Objectives: Hyperinsulinemia is often associated with a cluster of metabolic abnormalities, which usually presents before the onset of frank diabetes. Lipodystrophy syndromes are frequently associated with hyperinsulinemia and may act as models for insulin resistance. Lipodystrophy is characterized in broad terms by loss of subcutaneous adipose tissue. Despite heterogeneous causes, which include both genetic and acquired forms, lipodystrophy syndromes have similar metabolic attributes, including insulin resistance, hyperlipidemia and diabetes.

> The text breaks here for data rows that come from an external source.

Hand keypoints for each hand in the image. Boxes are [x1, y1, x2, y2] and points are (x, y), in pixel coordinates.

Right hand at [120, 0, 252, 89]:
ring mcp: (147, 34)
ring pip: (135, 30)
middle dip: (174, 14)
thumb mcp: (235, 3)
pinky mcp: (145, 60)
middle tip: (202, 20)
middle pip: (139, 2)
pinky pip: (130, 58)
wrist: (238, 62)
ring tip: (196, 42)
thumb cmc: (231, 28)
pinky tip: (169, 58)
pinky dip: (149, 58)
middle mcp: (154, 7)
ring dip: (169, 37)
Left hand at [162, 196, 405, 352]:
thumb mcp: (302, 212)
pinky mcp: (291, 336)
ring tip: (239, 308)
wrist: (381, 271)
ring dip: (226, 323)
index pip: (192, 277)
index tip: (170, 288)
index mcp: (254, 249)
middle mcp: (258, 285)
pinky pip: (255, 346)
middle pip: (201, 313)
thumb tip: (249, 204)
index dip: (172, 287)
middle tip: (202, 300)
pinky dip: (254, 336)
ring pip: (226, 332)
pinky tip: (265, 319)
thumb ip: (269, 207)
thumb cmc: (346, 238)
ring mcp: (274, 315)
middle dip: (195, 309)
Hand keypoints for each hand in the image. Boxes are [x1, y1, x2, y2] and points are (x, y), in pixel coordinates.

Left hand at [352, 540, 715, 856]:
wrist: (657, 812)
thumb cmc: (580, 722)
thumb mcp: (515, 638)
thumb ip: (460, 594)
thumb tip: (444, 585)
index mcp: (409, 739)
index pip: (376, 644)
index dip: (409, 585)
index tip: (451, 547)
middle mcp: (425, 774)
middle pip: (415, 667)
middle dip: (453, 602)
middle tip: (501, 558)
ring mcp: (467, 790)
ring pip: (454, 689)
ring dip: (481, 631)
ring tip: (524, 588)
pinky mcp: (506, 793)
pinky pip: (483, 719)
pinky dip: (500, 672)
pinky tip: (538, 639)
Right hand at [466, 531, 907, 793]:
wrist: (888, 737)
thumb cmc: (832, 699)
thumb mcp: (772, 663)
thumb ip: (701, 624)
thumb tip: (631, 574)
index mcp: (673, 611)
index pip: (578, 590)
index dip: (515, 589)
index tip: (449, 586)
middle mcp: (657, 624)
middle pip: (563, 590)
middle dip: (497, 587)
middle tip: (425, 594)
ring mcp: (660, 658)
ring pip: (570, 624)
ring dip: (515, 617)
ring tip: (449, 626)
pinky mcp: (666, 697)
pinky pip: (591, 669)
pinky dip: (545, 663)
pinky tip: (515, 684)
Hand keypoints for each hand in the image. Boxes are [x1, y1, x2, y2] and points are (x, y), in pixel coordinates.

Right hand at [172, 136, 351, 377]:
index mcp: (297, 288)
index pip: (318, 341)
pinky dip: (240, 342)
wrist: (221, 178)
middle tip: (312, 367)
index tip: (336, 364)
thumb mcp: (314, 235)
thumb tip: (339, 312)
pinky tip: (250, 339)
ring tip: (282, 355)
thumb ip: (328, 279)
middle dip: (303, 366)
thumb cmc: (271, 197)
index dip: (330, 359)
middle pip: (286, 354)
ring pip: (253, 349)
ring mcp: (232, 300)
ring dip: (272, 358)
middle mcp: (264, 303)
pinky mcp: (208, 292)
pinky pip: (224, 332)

Results: Recently, the molecular basis of two genetic forms of lipodystrophy, namely Dunnigan-type familial partial lipodystrophy (FPLD; MIM 151660) and Berardinelli-Seip complete lipodystrophy (BSCL; MIM 269700) have been reported. There is evidence for genetic heterogeneity for both types of lipodystrophy. In addition, murine models of lipodystrophy have provided key insights into alterations of metabolic pathways in lipodystrophy.

Conclusions: Delineation of the human molecular genetic basis of two distinct forms of inherited lipodystrophy may have relevance for the common insulin resistance syndrome and for acquired lipodystrophy syndromes.